Chile and Mexico are seeking to renew their excellent relationship said Chilean President Michelle Bachelet in an interview with a Mexican news agency at the La Moneda Presidential Palace.
Bachelet assessed bilateral relations between the two countries in the anticipation of her state visit to Mexico on Aug. 13-14.
“We will not only commemorate a political history (the 25th anniversary of the resumption of diplomatic relations) and a strategic alliance that we signed in 2006, but chiefly we want to give greater vigor and vitality to our relationship,” for 2015, she said.
“We have a cooperation background that we will carry forward.

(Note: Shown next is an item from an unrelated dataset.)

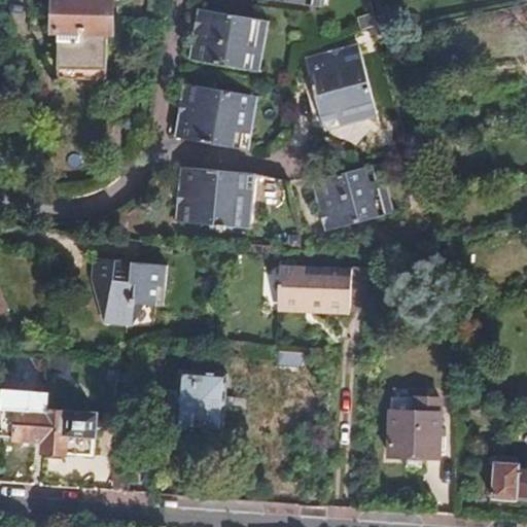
[(109,2),(109,0),(53,0),(53,2),(49,2),(49,27),(56,27),(56,76),(105,77),(107,28),(112,28),(113,3),(113,2),(109,2)]
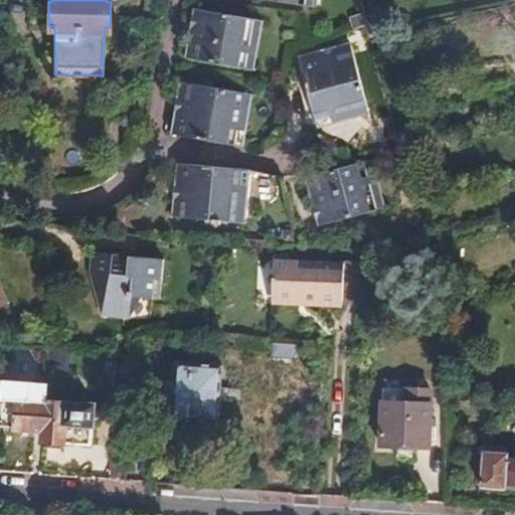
[(192,7),(187,37),(192,38),(189,56),(237,64),(240,45),(235,44),(240,15),(192,7)]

We have many bilateral projects, 84 projects, and also trilateral projects with countries in the region, but we also want to identify and sign many agreement in new areas of cooperation,” she said.
During Bachelet’s visit to Mexico, agreements will be signed on education, defense, health, social security, tourism, heritage management, science and technology, among others. “(These agreements) will allow us to advance in areas that are key to our societies,” she said.
“We have defined, for example, that along with the traditional (themes), along with bilateral trade, that will certainly create jobs, we also want to look at other areas of common interest such as astronomy, environment and tourism,” she said.
The Chilean president said that Mexico is very interested in an agreement on the Antarctic environment and antarctic research which will add to other energy and water management interests.
The defense agreement “is very important for me (because) when I was Minister of Defense (2002-2004) I was there, talking with my peers and Mexico was not going to peace operations at that time,” she said.
“For the first time, now suddenly, Mexican officials and the Mexican armed forces are going to go to the United Nations Stabilization Mission in Haiti with the Chilean mission,” she said.
In the Pacific Alliance and international summits she said that the two countries have the same types of challenges.
“The issue is how we diversify our economies, how we are more productive and competitive, how we innovate more,” she said.
“Mexico has done things that we have to learn, we have tremendous pollution in our cities and Mexico has done very interesting processes in this area. (Mexico) has an extraordinary cultural patrimony value that we can learn much from,” she said.
Among the future challenges, is continuing to cooperate with third countries on shared interests and support Latin America in “the development of democratic and judicial institutions.”